I do not really have very many questions to ask and I notice in your statement to us that one of the things that you hope can be done is to have the criminal record expunged from your identity and your documents and I think that is something that many people have asked us, because, on the one hand, they are proud of what they did, it is not a question of wanting that record to be taken away, but they do not want to be seen as having been criminals for the part that they played and it is something that we will be taking up and I hope, also, that we will be able to ensure that you are helped with counselling to fulfil the role that I am sure still lies ahead for you in our society. Are there other questions?

MS GOBODO-MADIKIZELA: Thank you Dee. It is really just a comment. I observe that there are many children today, some of whom come from backgrounds that would never have understood what happened in those years. I am not quite sure how to convey to them the message, because your own emotions conveyed the hurts and the pain, but I think there is another part of it that we should address conveying the understanding to try and make them understand. Earlier on Molo Songololo read to us a list of items that they had been attending to, education, health and one of the things that they did was to get statements from children from various backgrounds. There is a statement read from a child in Sea Point, at a Sea Point high school and one of the things that she said or he said, the girl or boy said was something that suggested a judgement on the children that came from a school in a black area. Now my concern is that many children do not understand what you went through. They can see your hurt and pain, because you are sharing it with us today, but I think one of the challenges to organisations like Molo Songololo and others present today is to convey a sense of understanding to many children who hear what is going on today, but have no sense of understanding, no sense of grasping what it actually meant, what was going on.

It is possible that they may live today with different, know and understand that you were hurt and you felt the way you did when you were in prison, but not knowing what the full background of all of that was and I think that, perhaps, it is really more an appeal to organisations such as Molo Songololo to bring this understanding, understanding about your experience, what it meant, why you were involved in what you were doing and why it is now that you are going through so much pain to help children understand. Even those children who come from the same background that you do. Thank you Dee.

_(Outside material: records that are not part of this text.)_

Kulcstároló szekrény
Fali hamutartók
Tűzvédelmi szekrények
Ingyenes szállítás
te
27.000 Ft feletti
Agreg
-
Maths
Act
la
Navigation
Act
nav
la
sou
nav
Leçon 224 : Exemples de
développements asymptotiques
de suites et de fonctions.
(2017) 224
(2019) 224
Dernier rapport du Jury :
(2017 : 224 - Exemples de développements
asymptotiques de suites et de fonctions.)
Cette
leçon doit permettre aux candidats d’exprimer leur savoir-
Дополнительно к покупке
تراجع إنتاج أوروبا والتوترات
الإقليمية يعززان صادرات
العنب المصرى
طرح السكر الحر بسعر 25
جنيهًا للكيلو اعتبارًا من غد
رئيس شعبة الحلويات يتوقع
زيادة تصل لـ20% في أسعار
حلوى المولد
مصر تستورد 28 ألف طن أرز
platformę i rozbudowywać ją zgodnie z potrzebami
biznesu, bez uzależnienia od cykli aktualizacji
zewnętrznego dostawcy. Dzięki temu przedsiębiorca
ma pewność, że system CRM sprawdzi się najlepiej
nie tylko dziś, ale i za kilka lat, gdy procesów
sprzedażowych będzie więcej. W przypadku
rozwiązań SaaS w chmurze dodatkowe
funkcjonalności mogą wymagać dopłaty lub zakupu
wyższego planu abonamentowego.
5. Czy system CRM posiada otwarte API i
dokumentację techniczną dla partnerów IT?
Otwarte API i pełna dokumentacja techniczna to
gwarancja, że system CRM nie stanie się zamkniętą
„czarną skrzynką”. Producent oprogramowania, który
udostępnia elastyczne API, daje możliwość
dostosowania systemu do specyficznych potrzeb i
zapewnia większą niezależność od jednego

CHAIRPERSON: Dee, before I ask Mary just to conclude, I want to say that I think very often we do cope when we are under that terrible stress and it is only some time later when we, kind of, have the space to break down, as it were, that we then are able to really look back and truly experience the horror of what it was that we were going through at the time. So what you are feeling now is not weakness or inappropriateness, it is really quite normal and I do hope that, through your briefer, we will be able to arrange for some emotional support for you.

MS BURTON: Before I close I would like to ask you if there is anything else you want to say.

MS DICKS: There is nothing that I want to say.

MS BURTON: Then, once again, I would like to thank you very much. I sense that you are here not only representing yourself and your own experience, but that of those who were with you at the time and we value very much your courage and your leadership in coming forward to talk to us. Thank you.